(YOUR ASSIGNMENT) Work out how many lines of the listing hold "increase", then state only that count.

(RECORDS SHOWN)

<<<<

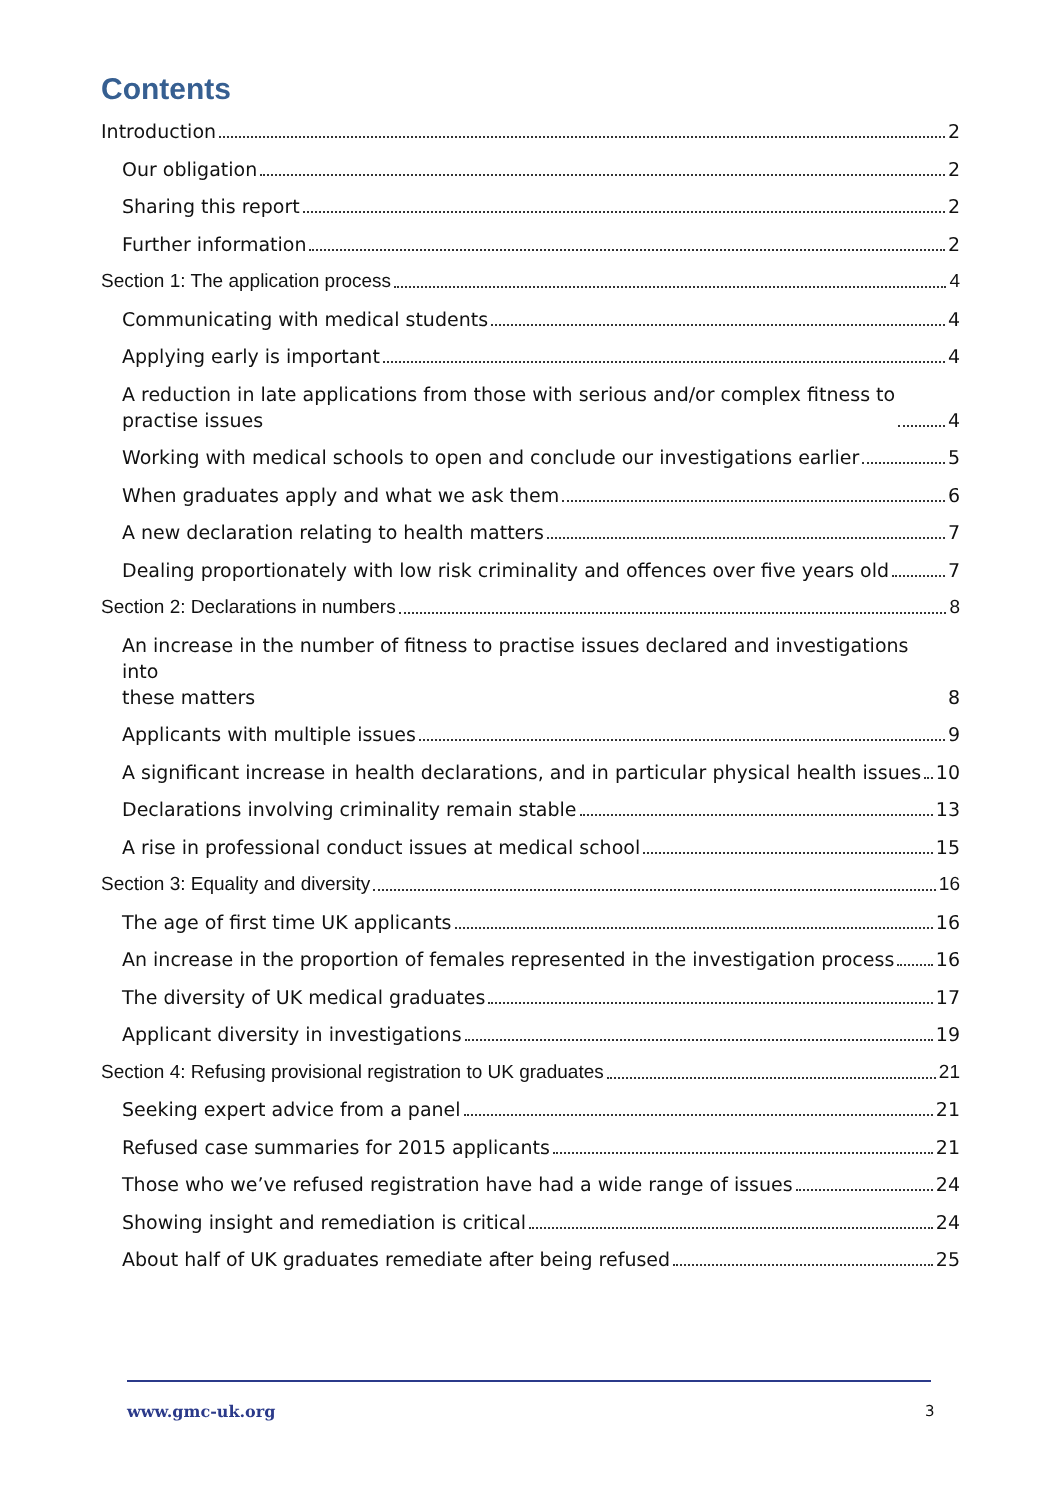Contents
Introduction 2
Our obligation 2
Sharing this report 2
Further information 2
Section 1: The application process 4
Communicating with medical students 4
Applying early is important 4
A reduction in late applications from those with serious and/or complex fitness to
practise issues 4
Working with medical schools to open and conclude our investigations earlier 5
When graduates apply and what we ask them 6
A new declaration relating to health matters 7
Dealing proportionately with low risk criminality and offences over five years old 7
Section 2: Declarations in numbers 8
An increase in the number of fitness to practise issues declared and investigations into
these matters 8
Applicants with multiple issues 9
A significant increase in health declarations, and in particular physical health issues 10
Declarations involving criminality remain stable 13
A rise in professional conduct issues at medical school 15
Section 3: Equality and diversity 16
The age of first time UK applicants 16
An increase in the proportion of females represented in the investigation process 16
The diversity of UK medical graduates 17
Applicant diversity in investigations 19
Section 4: Refusing provisional registration to UK graduates 21
Seeking expert advice from a panel 21
Refused case summaries for 2015 applicants 21
Those who we’ve refused registration have had a wide range of issues 24
Showing insight and remediation is critical 24
About half of UK graduates remediate after being refused 25
www.gmc-uk.org 3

>>>>

(RESULT BELOW) 3